Hi, I’m Kellie Baxter with the Utah Asthma Program. I coordinate the Utah Asthma Home Visiting Program, an in-home asthma education program. Six months after the launch of this program, our Evaluator Holly Uphold completed a process evaluation to help improve implementation of the program. The evaluation produced many recommendations. Implementing all of these recommendations felt daunting for a program in its infancy with newly trained staff still getting their bearings! Our solution? A post-evaluation action plan.
We started by dedicating a portion of our monthly partner meetings to evaluation. We reviewed the recommendations with stakeholders and reached a consensus about which recommendations should be implemented. From there, we created an action plan that could address all the recommendations without overwhelming staff implementing the program.
Hot Tip: Use stakeholders to help prioritize evaluation findings before writing your action plan. This will help increase stakeholder buy-in and guide the focus and timeline for implementing evaluation findings. We went through a number of prioritization processes to develop our action plan:
- As coordinator for the program responsible for implementing these changes, I started by separating out the recommendations that I could easily do myself (e.g. minor changes to data collection forms), and which recommendations required stakeholder input (e.g. changes to program curriculum, format, or referral processes). This decreased the number of recommendations that needed to be prioritized.
- After completing this process, we developed criteria for initial prioritization. Some of the criteria we considered included:
- Perceived benefit or impact (How much will this change benefit or impact the program participants? How much will this change benefit or impact the local health departments implementing the program?)
- Importance (How important is this change to program operation?)
- Urgency (How soon does this change need to be implemented?)
- Effort to implement the change (How much effort is required to make this change?)
Cool Trick: Use an online survey to streamline the prioritization process. Stakeholders were given an online survey and asked to complete it before the next monthly meeting. This survey listed the recommendations to be implemented and required that stakeholders rank them by the evaluation criteria. This helped identify areas of consensus among stakeholders and further narrowed the list of recommendations that had to be discussed and prioritized in person.
Results from the survey were presented at the monthly partner meeting. Recommendations that didn’t have clear consensus from the survey were discussed in-person during a group prioritization activity.
Rad Resource: Techniques like an Impact Effort Matrix or the NACCHO Guide to Prioritization Techniques can help guide your group prioritization discussion.
Using the results from these prioritization activities, an action plan was created and each recommendation was assigned a timeline and lead person. Progress on the action plan was reviewed at monthly meetings.
Hot Tip: Creating the action plan as an online shared document will help stakeholders keep track of the recommendations, who is responsible, and the deadlines.

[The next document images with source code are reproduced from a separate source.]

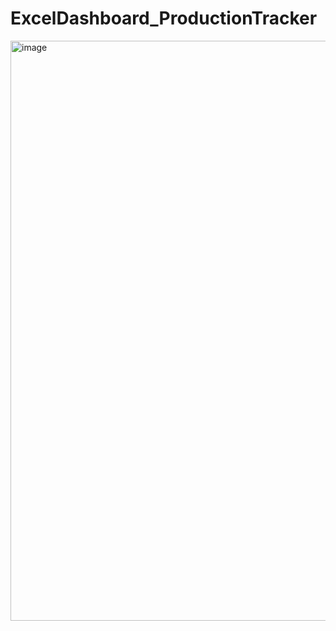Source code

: # ExcelDashboard_ProductionTracker

<img width="928" alt="image" src="https://user-images.githubusercontent.com/115044557/223191801-da2422a2-350a-41bd-bc13-4f2c870dceb0.png">
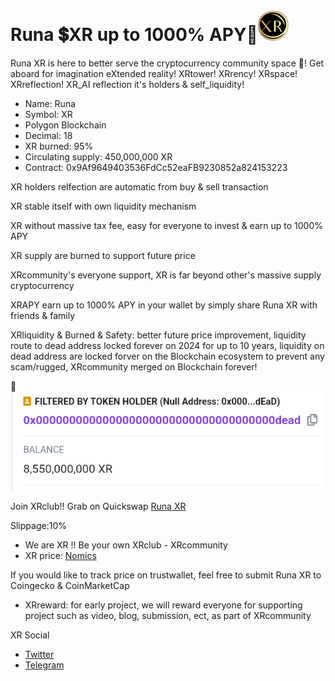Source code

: # Runa 💲XR up to 1000% APY🚀![XR](https://raw.githubusercontent.com/FlintFinancial/RunaXR/main/XRsquareT50.png) 

Runa XR is here to better serve the cryptocurrency community space 🚀! Get aboard for imagination eXtended reality! 
XRtower! XRrency! XRspace! XRreflection! XR_AI reflection it's holders & self_liquidity! 

- Name: Runa
- Symbol: XR
- Polygon Blockchain
- Decimal: 18
- XR burned: 95%
- Circulating supply: 450,000,000 XR
- Contract:
0x9Af9649403536FdCc52eaFB9230852a824153223

 XR holders relfection are automatic from buy & sell transaction

 XR stable itself with own liquidity mechanism

 XR without massive tax fee, easy for everyone to invest & earn up to 1000% APY

 XR supply are burned to support future price

 XRcommunity's everyone support, XR is far beyond other's massive supply cryptocurrency
 
 XRAPY earn up to 1000% APY in your wallet by simply share Runa XR with friends & family

 XRliquidity & Burned & Safety: better future price improvement, liquidity route to dead address locked forever on 2024 for up to 10 years, liquidity on dead address are locked forver on the Blockchain ecosystem to prevent any scam/rugged, XRcommunity merged on Blockchain forever!

🚀![XR](https://raw.githubusercontent.com/FlintFinancial/RunaXR/main/XRburned.png) 

Join XRclub!! Grab on Quickswap
[Runa XR](https://quickswap.exchange/#/swap?inputCurrency=0x9af9649403536fdcc52eafb9230852a824153223)

Slippage:10%

- We are XR !! Be your own XRclub - XRcommunity 
- XR price: [Nomics](https://nomics.com/assets/xr2-runa)

If you would like to track price on trustwallet, feel free to submit Runa XR to Coingecko & CoinMarketCap

- XRreward: for early project, we will reward everyone for supporting project such as video, blog, submission, ect, as part of XRcommunity 

XR Social
- [Twitter](https://twitter.com/RunaXR_Club)
- [Telegram](https://t.me/RunaXR)

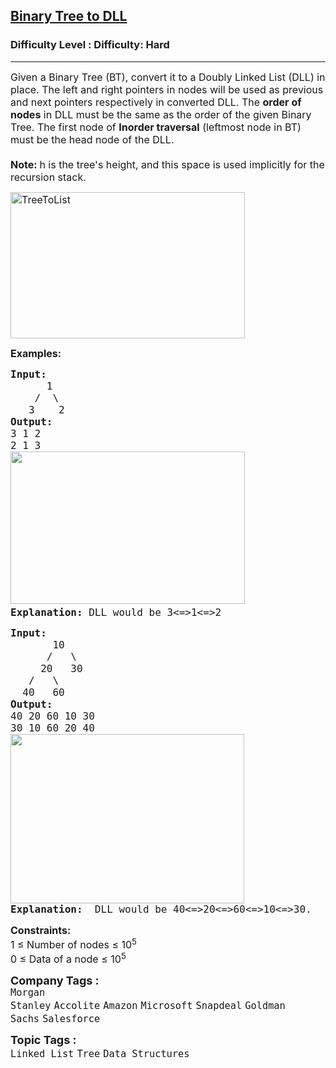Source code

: <h2><a href="https://www.geeksforgeeks.org/problems/binary-tree-to-dll/1?page=7&sprint=a663236c31453b969852f9ea22507634&sortBy=submissions">Binary Tree to DLL</a></h2><h3>Difficulty Level : Difficulty: Hard</h3><hr><div class="problems_problem_content__Xm_eO"><p><span style="font-size: 12pt;">Given a Binary Tree (BT), convert it to a Doubly Linked List (DLL) in place. The left and right pointers in nodes will be used as previous and next pointers respectively in converted DLL. The <strong>order of nodes</strong> in DLL must be the same as the order of the given Binary Tree. The first node of <strong>Inorder traversal</strong> (leftmost node in BT) must be the head node of the DLL.<br><br><strong>Note: </strong>h&nbsp;is the tree's height, and this space is used implicitly for the recursion stack.</span></p>
<p><span style="font-size: 12pt;"><img style="height: 234px; width: 375px;" src="http://www.geeksforgeeks.org/wp-content/uploads/TreeToList.png" alt="TreeToList"></span></p>
<p><span style="font-size: 12pt;"><strong>Examples:</strong></span></p>
<pre><span style="font-size: 12pt;"><strong>Input:
</strong>&nbsp;&nbsp;&nbsp;&nbsp;&nbsp;&nbsp;1
 &nbsp;&nbsp;&nbsp;/&nbsp; \
 &nbsp;&nbsp;3&nbsp;&nbsp;&nbsp; 2
<strong>Output:<br></strong>3 1 2 
2 1 3<br><img src="https://media.geeksforgeeks.org/img-practice/prod/addEditProblem/700144/Web/Other/blobid0_1723093893.png" width="375" height="244"><strong>
Explanation:</strong> DLL would be 3&lt;=&gt;1&lt;=&gt;2</span></pre>
<pre><span style="font-size: 12pt;"><strong>Input:
</strong>&nbsp;&nbsp;&nbsp;&nbsp;&nbsp;&nbsp; 10
 &nbsp;&nbsp;&nbsp;&nbsp; /&nbsp;&nbsp; \
     20&nbsp;&nbsp; 30
 &nbsp; /&nbsp;&nbsp; \
 &nbsp;40&nbsp;&nbsp; 60
<strong>Output:
</strong>40 20 60 10 30 
30 10 60 20 40<br><strong><img src="https://media.geeksforgeeks.org/img-practice/prod/addEditProblem/700144/Web/Other/blobid1_1723093972.png" width="374" height="271"><br>Explanation: </strong> DLL would be 40&lt;=&gt;20&lt;=&gt;60&lt;=&gt;10&lt;=&gt;30.</span></pre>
<p><span style="font-size: 12pt;"><strong>Constraints:</strong><br>1 ≤ Number of nodes ≤ 10<sup>5</sup><br>0 ≤ Data of a node ≤ 10<sup>5</sup></span></p></div><p><span style=font-size:18px><strong>Company Tags : </strong><br><code>Morgan Stanley</code>&nbsp;<code>Accolite</code>&nbsp;<code>Amazon</code>&nbsp;<code>Microsoft</code>&nbsp;<code>Snapdeal</code>&nbsp;<code>Goldman Sachs</code>&nbsp;<code>Salesforce</code>&nbsp;<br><p><span style=font-size:18px><strong>Topic Tags : </strong><br><code>Linked List</code>&nbsp;<code>Tree</code>&nbsp;<code>Data Structures</code>&nbsp;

The American Evaluation Association is celebrating Post Evaluation Action Planning Week. All posts this week are contributed by evaluators who came together to write about a simple, but rarely-used tool for encouraging the use of evaluation findings by decision-makers – the action plan. Do you have questions, concerns, kudos, or content to extend this aea365 contribution? Please add them in the comments section for this post on the aea365 webpage so that we may enrich our community of practice. Would you like to submit an aea365 Tip? Please send a note of interest to aea365@eval.org . aea365 is sponsored by the American Evaluation Association and provides a Tip-a-Day by and for evaluators.
“Use stakeholders to help prioritize evaluation findings before writing your action plan. ”
That recommendation brought tears to my eyes.
We hardly ever ask stakeholders what they think.
We fall in love with our pet recommendations and priorities and then wonder why implementation is so rocky.
We need more cool tools like this.
Hi Kellie,
Thanks for sharing your evaluation process as it pertains to the Utah Asthma program.
In my experience any time a project on this scale is rolled out – evaluating it can be challenging.
I really liked the idea of engaging stake holders prior to meetings, specifically online. I think that this allows for stakeholders to complete the surveys on their own time (which may increase response rates) and allows you a way to collect data easily. I am definitely going to utilize this in my next evaluation process.
Have you thought about engaging participants of the study in the same manner to see if the program has been helpful (if you haven’t already)?